Action item:
Read through the records below and copy each line that uses the word "library".

◇ ◇ ◇ ◇ ◇

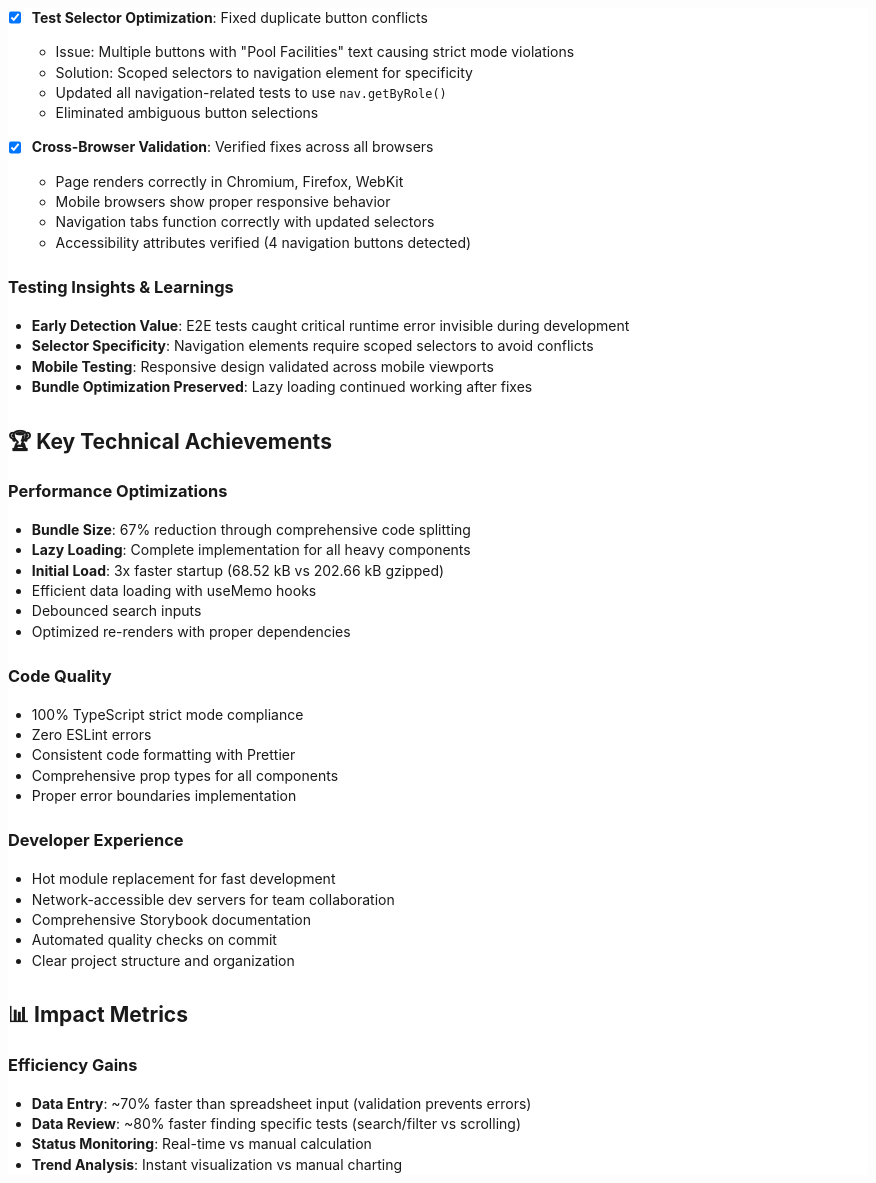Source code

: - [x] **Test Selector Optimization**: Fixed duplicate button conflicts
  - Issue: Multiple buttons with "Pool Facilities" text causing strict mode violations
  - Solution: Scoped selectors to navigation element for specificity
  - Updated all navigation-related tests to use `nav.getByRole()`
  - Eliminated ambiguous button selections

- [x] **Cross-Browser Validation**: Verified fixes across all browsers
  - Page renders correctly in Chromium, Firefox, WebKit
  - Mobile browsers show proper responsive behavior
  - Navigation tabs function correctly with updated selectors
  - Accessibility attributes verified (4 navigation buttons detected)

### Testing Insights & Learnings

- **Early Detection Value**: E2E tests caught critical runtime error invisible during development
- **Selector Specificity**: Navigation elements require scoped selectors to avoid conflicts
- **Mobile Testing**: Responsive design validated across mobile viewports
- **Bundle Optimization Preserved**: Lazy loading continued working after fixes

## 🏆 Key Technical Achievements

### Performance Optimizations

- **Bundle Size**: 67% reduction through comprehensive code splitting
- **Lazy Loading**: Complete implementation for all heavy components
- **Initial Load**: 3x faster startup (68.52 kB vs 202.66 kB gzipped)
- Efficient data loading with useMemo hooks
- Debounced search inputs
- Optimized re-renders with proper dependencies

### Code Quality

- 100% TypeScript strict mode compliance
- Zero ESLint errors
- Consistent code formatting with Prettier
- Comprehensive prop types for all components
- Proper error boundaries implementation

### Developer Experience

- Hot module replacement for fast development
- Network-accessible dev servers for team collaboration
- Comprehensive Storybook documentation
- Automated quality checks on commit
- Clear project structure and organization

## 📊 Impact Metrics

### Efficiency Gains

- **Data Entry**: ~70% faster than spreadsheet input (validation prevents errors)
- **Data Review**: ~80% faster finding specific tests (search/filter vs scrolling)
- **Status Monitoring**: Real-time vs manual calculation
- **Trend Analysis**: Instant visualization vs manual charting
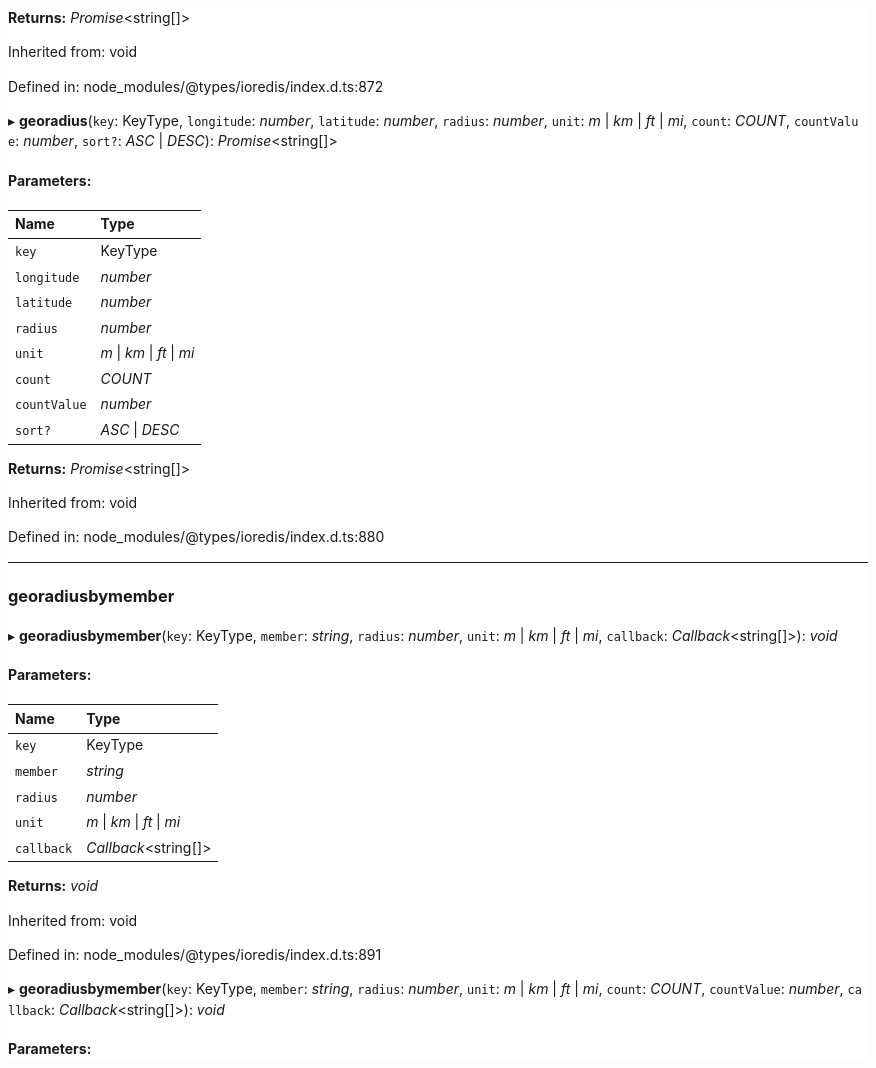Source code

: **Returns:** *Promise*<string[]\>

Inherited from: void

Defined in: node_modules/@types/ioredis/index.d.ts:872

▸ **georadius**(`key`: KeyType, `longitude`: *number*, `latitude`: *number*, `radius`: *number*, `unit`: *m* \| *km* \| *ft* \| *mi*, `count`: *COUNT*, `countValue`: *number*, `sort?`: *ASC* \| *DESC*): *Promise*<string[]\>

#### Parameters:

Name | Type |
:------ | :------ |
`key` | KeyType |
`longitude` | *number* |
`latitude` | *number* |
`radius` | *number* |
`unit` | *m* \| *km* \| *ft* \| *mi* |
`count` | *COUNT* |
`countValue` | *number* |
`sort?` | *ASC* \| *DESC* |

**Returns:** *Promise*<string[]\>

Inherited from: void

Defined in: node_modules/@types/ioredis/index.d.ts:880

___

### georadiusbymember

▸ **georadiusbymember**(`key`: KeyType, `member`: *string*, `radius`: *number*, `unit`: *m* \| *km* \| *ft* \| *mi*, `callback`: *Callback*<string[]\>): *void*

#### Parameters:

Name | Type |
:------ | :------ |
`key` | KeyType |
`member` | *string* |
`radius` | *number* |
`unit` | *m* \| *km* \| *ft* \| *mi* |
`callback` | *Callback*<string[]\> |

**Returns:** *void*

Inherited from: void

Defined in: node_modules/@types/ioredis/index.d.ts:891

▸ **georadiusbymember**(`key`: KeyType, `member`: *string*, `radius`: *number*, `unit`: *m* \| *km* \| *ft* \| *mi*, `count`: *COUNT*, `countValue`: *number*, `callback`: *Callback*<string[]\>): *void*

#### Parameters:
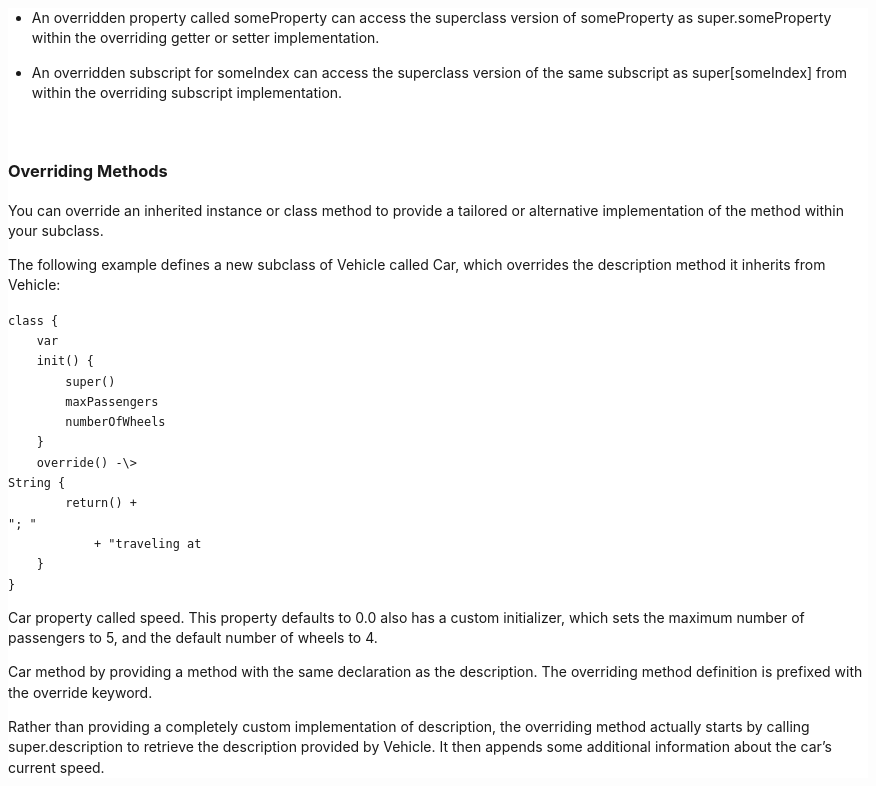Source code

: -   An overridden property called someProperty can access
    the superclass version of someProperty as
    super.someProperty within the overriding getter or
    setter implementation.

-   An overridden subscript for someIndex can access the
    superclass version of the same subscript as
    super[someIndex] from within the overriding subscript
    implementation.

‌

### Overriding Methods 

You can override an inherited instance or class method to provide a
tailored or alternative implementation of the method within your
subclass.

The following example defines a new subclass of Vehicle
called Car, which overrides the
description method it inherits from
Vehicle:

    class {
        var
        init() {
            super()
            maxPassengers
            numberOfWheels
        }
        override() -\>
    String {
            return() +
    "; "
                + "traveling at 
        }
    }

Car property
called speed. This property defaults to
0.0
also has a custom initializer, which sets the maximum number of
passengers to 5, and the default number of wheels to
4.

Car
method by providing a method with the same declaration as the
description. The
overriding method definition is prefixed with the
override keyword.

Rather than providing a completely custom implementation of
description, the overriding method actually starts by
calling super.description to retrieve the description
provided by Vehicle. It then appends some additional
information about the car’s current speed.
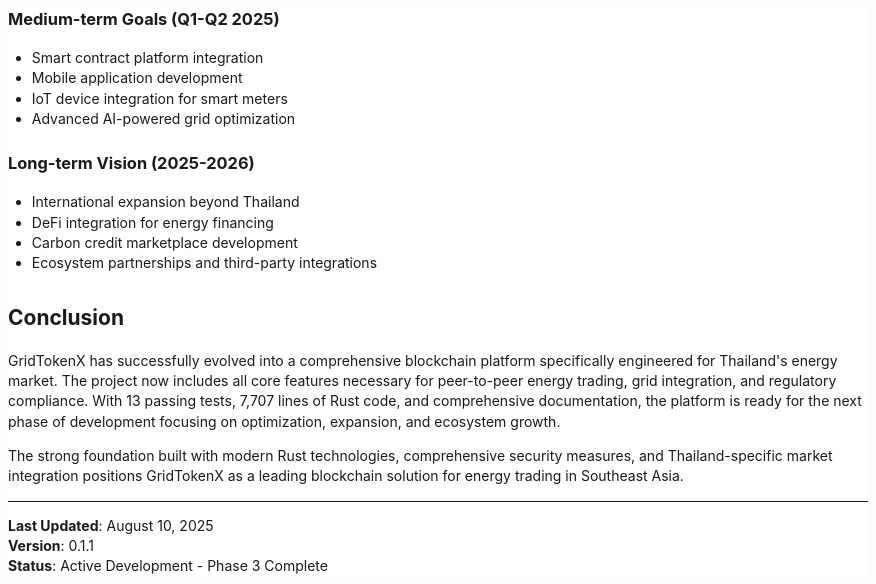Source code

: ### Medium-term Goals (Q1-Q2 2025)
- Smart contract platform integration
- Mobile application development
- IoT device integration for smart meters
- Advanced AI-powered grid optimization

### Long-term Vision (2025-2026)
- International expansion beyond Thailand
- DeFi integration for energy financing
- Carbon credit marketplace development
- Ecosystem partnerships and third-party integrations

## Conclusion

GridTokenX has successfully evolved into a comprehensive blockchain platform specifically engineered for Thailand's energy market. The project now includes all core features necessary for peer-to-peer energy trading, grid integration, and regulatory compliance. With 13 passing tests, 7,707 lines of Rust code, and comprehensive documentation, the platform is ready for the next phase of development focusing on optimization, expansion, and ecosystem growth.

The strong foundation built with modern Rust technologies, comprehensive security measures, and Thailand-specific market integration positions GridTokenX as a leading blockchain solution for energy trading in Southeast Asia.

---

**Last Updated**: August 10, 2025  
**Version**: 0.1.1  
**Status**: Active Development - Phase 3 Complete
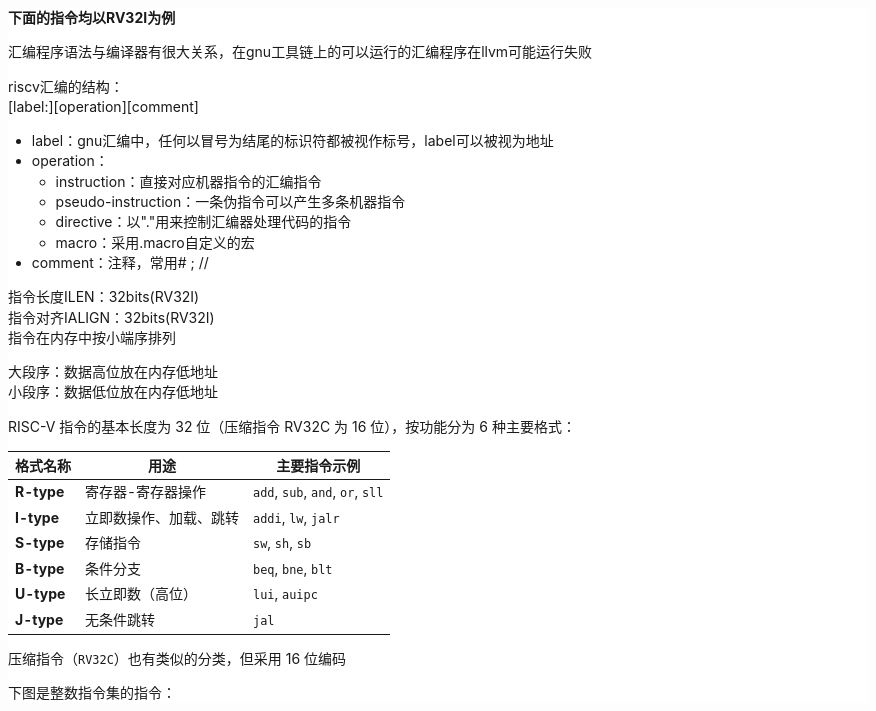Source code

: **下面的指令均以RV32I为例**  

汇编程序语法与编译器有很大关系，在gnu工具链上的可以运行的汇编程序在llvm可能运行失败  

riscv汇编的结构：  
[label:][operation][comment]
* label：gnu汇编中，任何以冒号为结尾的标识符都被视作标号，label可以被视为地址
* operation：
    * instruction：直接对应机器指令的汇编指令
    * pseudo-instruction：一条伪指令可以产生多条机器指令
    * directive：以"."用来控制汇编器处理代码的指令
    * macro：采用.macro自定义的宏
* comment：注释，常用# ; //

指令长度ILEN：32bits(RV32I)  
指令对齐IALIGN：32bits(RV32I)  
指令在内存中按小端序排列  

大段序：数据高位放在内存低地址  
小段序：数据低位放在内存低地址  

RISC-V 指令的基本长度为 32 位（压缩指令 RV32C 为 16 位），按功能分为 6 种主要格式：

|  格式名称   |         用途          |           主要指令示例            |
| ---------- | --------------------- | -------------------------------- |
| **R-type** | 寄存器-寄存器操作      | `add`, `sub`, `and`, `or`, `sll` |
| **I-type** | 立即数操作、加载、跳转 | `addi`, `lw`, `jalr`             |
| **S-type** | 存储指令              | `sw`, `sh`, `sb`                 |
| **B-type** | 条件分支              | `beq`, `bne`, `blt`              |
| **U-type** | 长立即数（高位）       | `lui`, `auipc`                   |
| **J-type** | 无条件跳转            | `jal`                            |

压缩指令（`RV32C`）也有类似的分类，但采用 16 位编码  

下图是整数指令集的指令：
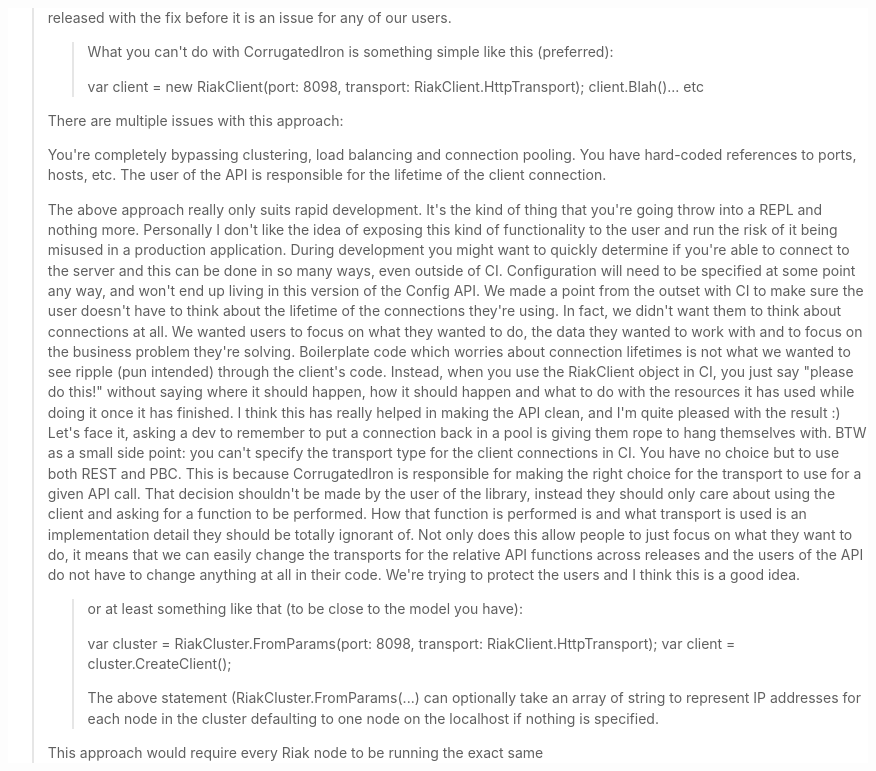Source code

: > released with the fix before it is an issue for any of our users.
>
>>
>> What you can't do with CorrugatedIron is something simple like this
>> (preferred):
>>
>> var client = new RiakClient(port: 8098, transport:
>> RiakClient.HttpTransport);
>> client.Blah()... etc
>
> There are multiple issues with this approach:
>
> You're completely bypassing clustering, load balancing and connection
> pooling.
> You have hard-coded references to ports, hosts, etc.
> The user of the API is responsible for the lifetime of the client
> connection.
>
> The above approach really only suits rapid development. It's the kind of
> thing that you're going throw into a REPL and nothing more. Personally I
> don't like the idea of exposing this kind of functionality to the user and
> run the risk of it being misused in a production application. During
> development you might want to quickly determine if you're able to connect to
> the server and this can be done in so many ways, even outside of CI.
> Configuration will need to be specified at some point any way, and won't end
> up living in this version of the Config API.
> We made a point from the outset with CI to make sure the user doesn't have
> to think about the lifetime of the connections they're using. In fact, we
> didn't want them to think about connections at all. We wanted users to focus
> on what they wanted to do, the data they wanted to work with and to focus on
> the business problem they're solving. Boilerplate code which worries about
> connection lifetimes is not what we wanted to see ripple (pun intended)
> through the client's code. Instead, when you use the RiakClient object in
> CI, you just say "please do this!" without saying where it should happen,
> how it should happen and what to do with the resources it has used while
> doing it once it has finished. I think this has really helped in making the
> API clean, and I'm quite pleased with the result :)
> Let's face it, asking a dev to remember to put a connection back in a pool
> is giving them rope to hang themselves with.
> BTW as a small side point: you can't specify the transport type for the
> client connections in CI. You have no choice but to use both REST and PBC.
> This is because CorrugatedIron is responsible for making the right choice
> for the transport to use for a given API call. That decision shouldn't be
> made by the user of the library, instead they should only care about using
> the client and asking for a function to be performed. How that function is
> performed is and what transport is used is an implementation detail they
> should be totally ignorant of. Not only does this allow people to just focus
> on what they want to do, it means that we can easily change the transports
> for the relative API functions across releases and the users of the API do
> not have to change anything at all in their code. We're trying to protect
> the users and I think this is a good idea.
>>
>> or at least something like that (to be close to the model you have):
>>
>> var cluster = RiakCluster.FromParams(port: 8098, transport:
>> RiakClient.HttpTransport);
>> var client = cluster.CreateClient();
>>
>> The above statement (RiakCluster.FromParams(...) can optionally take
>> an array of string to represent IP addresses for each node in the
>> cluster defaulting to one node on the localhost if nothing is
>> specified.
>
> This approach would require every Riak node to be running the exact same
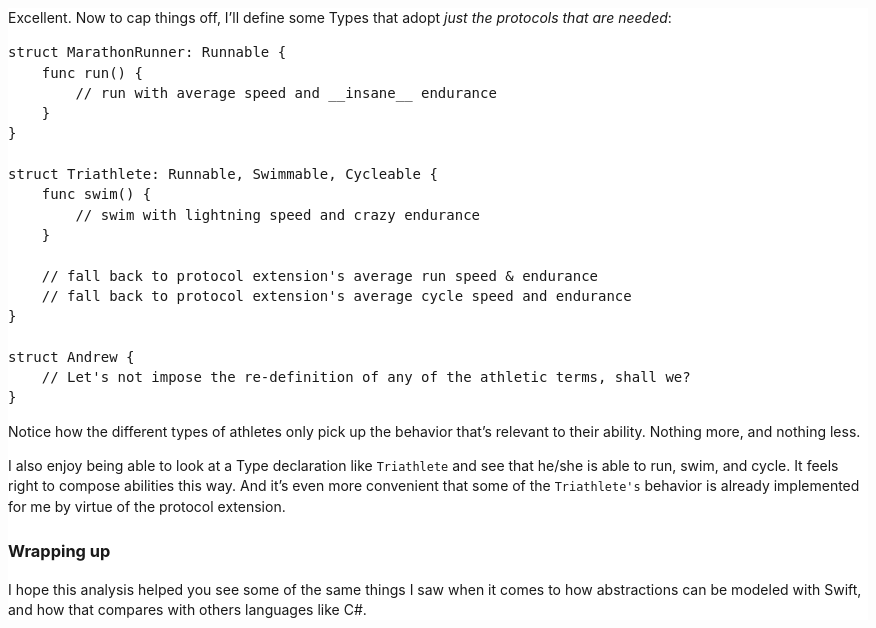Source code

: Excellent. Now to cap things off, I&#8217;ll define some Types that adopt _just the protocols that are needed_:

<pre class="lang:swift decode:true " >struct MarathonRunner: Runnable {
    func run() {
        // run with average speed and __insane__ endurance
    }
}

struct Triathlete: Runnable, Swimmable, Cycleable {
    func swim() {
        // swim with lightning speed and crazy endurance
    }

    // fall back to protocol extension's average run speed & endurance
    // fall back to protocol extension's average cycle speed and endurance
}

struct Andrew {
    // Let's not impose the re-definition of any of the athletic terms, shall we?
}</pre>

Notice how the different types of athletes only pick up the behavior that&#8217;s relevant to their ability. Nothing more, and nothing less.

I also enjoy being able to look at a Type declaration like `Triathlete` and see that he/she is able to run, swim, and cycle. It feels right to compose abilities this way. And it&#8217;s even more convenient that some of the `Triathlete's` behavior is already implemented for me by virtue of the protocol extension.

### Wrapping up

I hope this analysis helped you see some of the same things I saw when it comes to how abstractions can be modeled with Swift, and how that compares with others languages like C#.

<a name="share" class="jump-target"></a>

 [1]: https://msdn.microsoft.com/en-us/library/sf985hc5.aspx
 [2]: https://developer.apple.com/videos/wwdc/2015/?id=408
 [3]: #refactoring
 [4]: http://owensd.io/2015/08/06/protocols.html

◇ ◇ ◇ ◇ ◇

Answer space:
> made by the user of the library, instead they should only care about using
 [1]: https://msdn.microsoft.com/en-us/library/sf985hc5.aspx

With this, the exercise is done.